Page added on November 20, 2006
Cambridge Energy Research Associates (CERA) fired another missile at the peak oil movement last week by releasing a report attacking the notion of an imminent peak in world oil supplies and projecting an “undulating plateau” in oil production starting sometime after 2030. To rework a now shopworn phrase coined by the group’s president, Daniel Yergin, this is not the first time CERA has attempted to undermine those concerned about a nearby peak, it’s more like the fifth.
CERA is a profit-making business that sells its consulting services and specialized reports to a narrow, well-heeled audience. Why would it care about the pronouncements of a relatively small band of peak oil Internet vigilantes, some mostly retired oil company geologists, a few energy analysts and some concerned citizens who still constitute only the tiniest fraction of the public? The answer could lie in the accessibility, credibility and packaging of their message, a message that can be examined in detail for free by anyone (including CERA clients) at The Oil Drum, Energy Bulletin, The Oil Depletion Analysis Center , the Association for the Study of Peak Oil & Gas, and myriad other places.
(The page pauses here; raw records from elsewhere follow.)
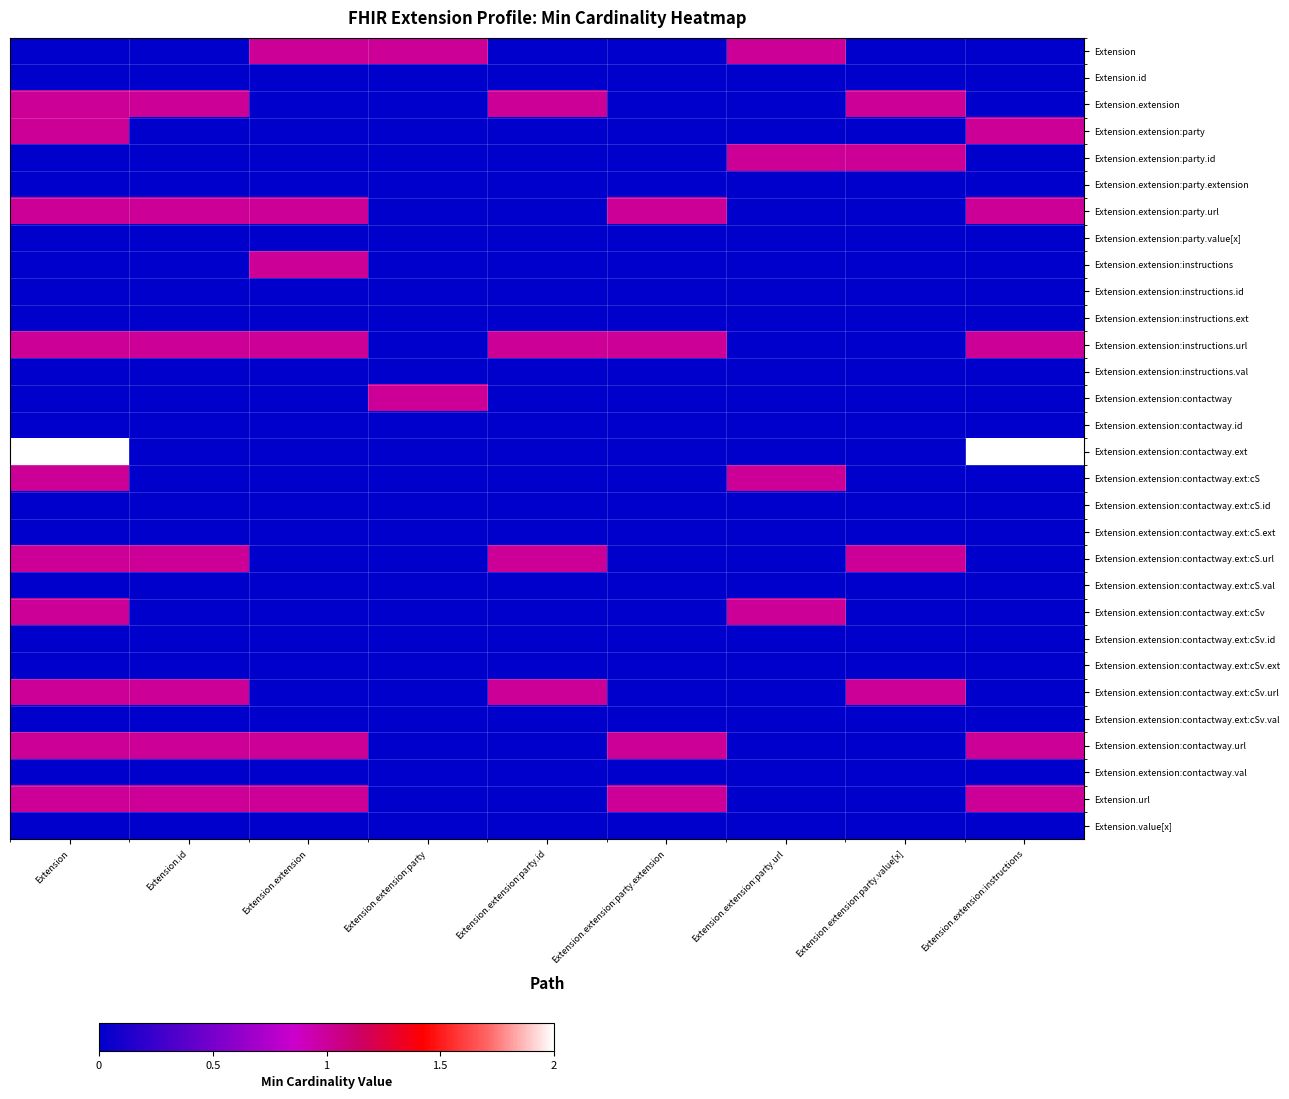

What is the greatest value displayed?

2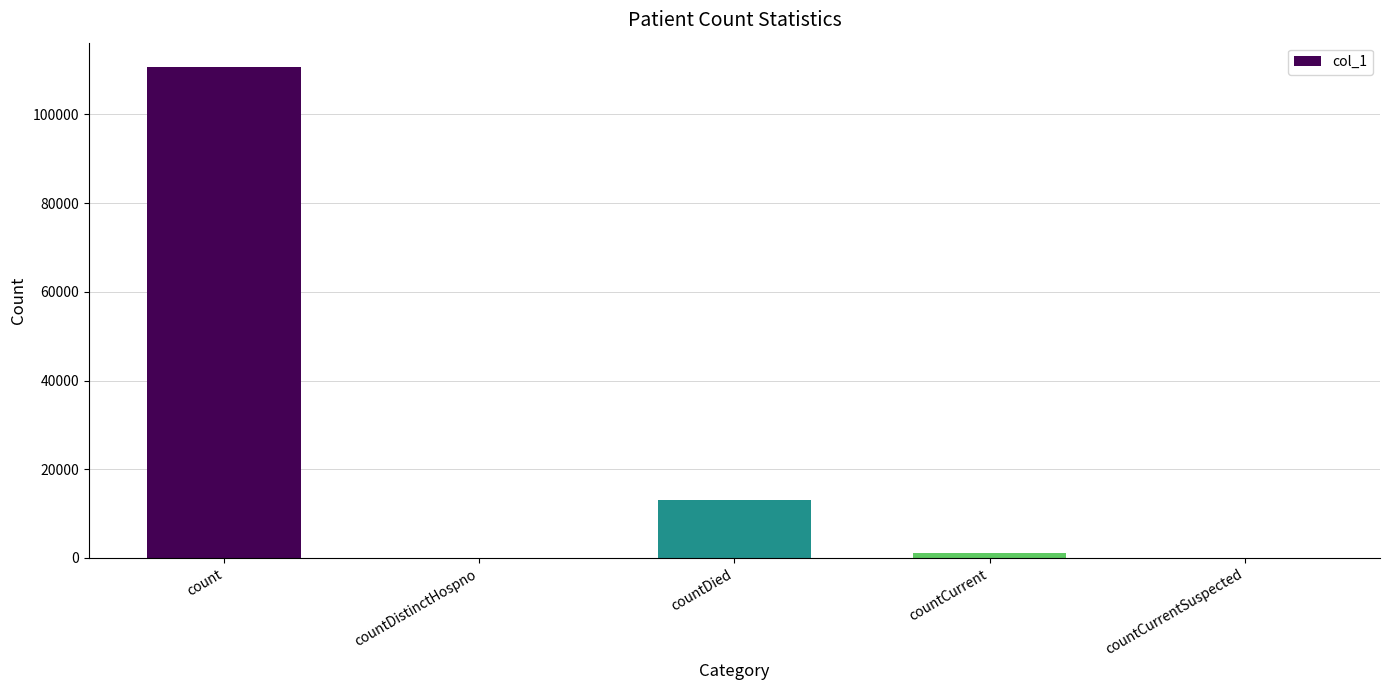

Is it true that the value at countDistinctHospno is 0?

True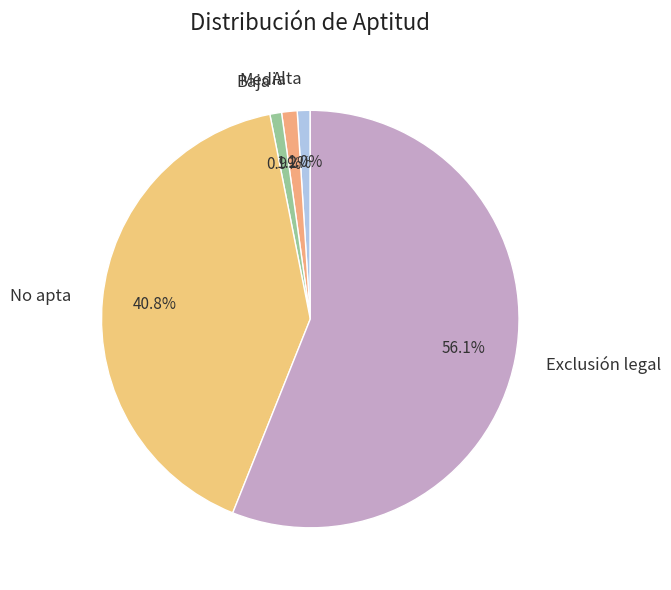

What is the largest slice in the pie chart?

Exclusión legal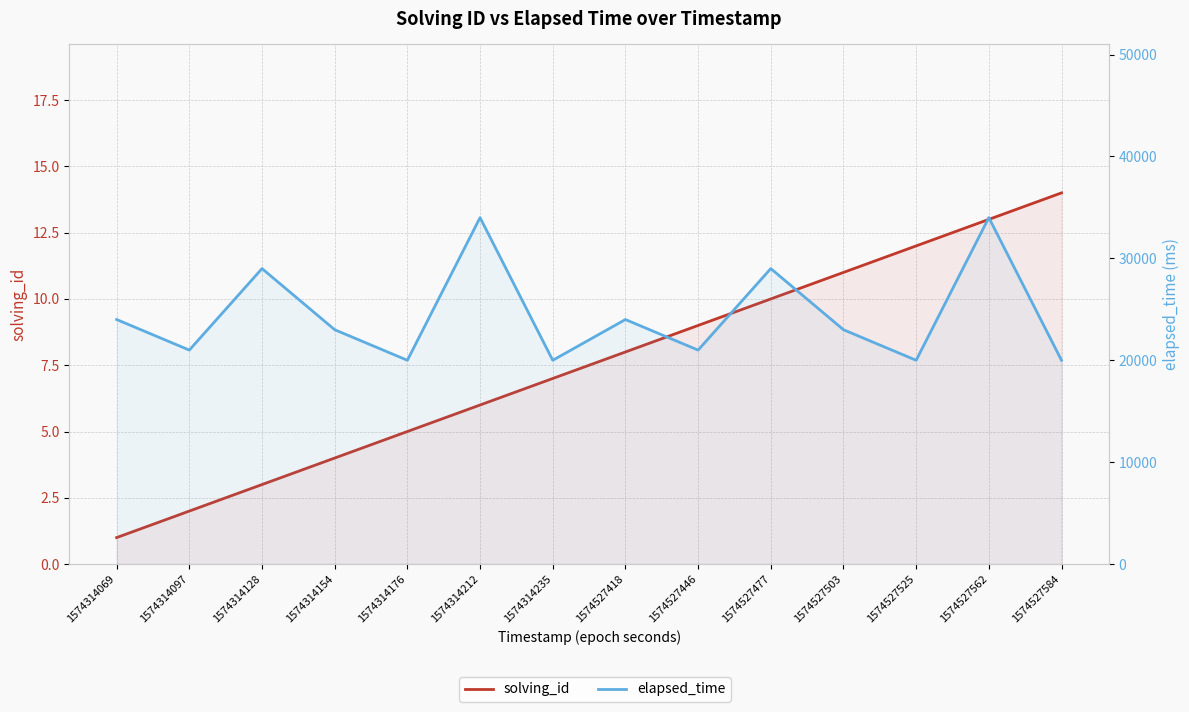

Where is the first local maximum for elapsed_time?

1574314128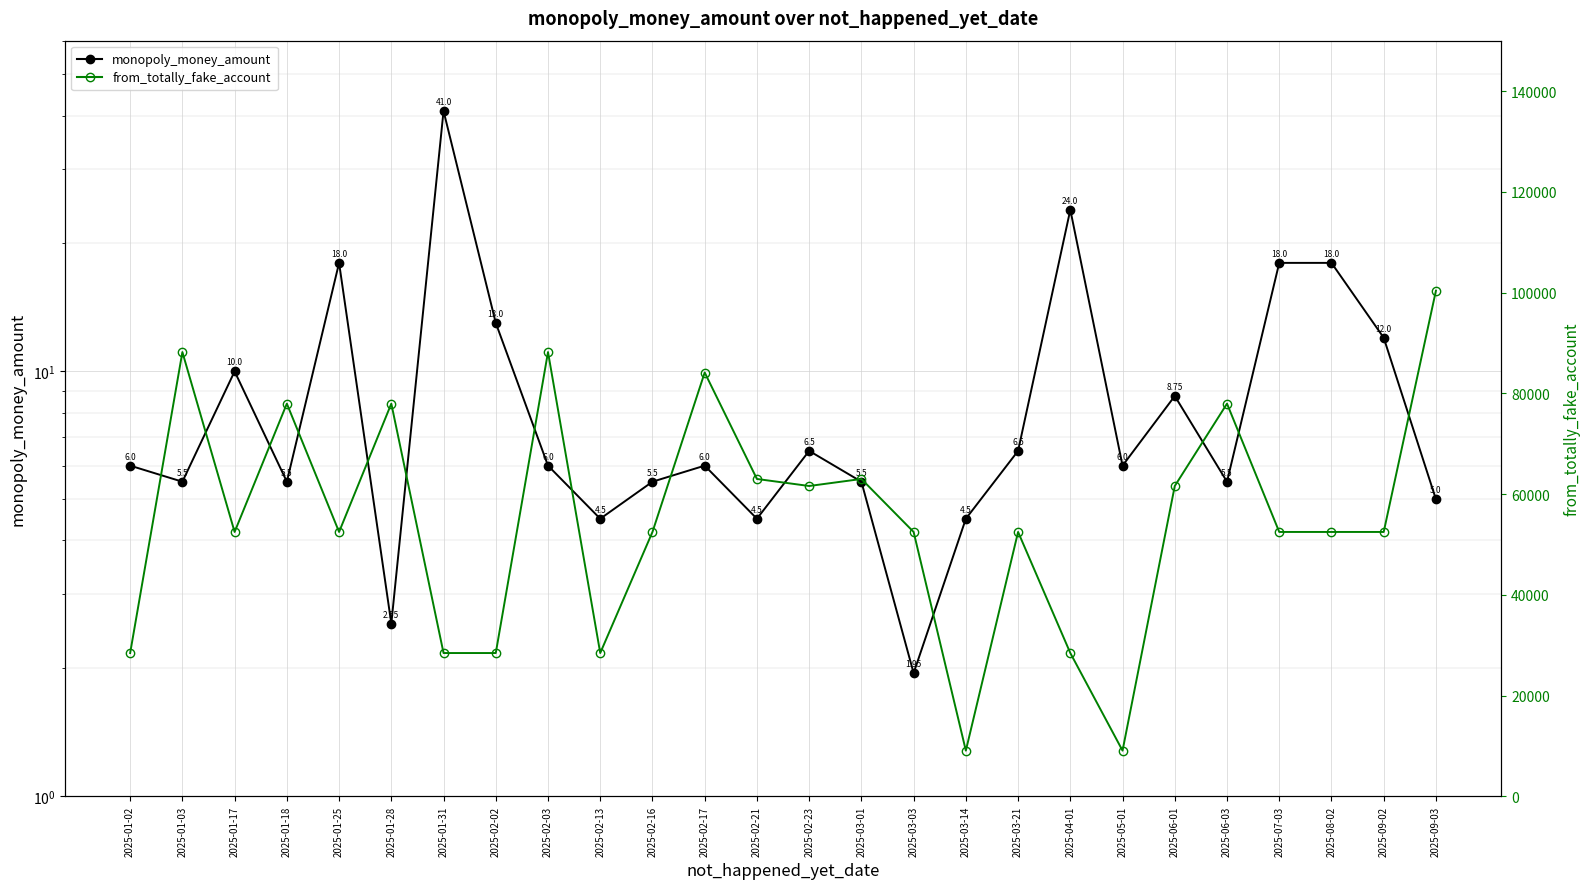

At which label does monopoly_money_amount first exceed 6?

2025-01-17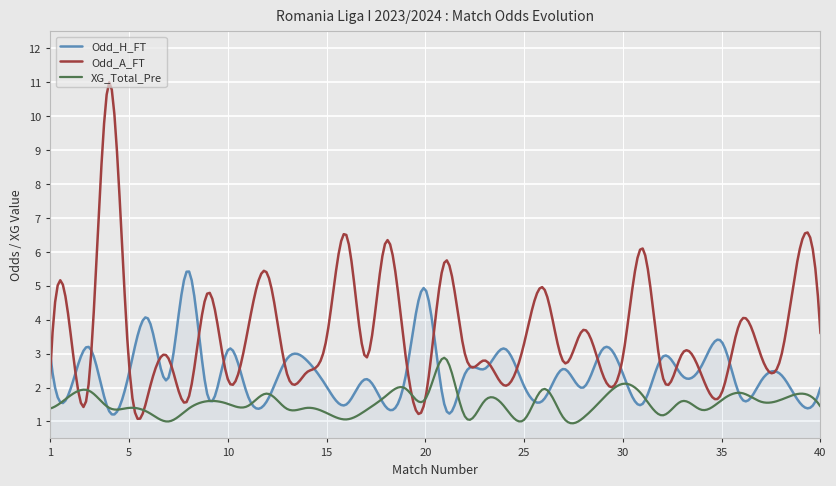

Which series has the widest spread of values?

Odd_A_FT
No one who is reading this needs to be told how much the Internet has revolutionized the dissemination of information. And so, the question I ask in the title of this piece is actually more than half serious. Companies whose business is the collection and dissemination of specialized information are having a harder and harder time competing with the free resources that are now available online. They are also having a harder time keeping their information offerings under wraps since those who receive them often write about them on the net. In addition, if that information impinges on important public policies, its authors may find the information dissected by an army of volunteers whose expertise and depth may collectively approach or exceed that of the issuing company.
Firms that provide consulting or information on narrow technical or managerial issues almost never find themselves the target of such scrutiny. But CERA is large and well-known, and for reasons that are not completely clear it has staked its entire business on the assumption that hydrocarbon energy will be plentiful for three or four decades to come. Anything that calls that assumption into question threatens the credibility of those who work for CERA. Unfortunately, the very nature of the Internet has created a dilemma for the firm and its employees. How can CERA refute analyses appearing on such sites as The Oil Drum without giving away valuable information for free?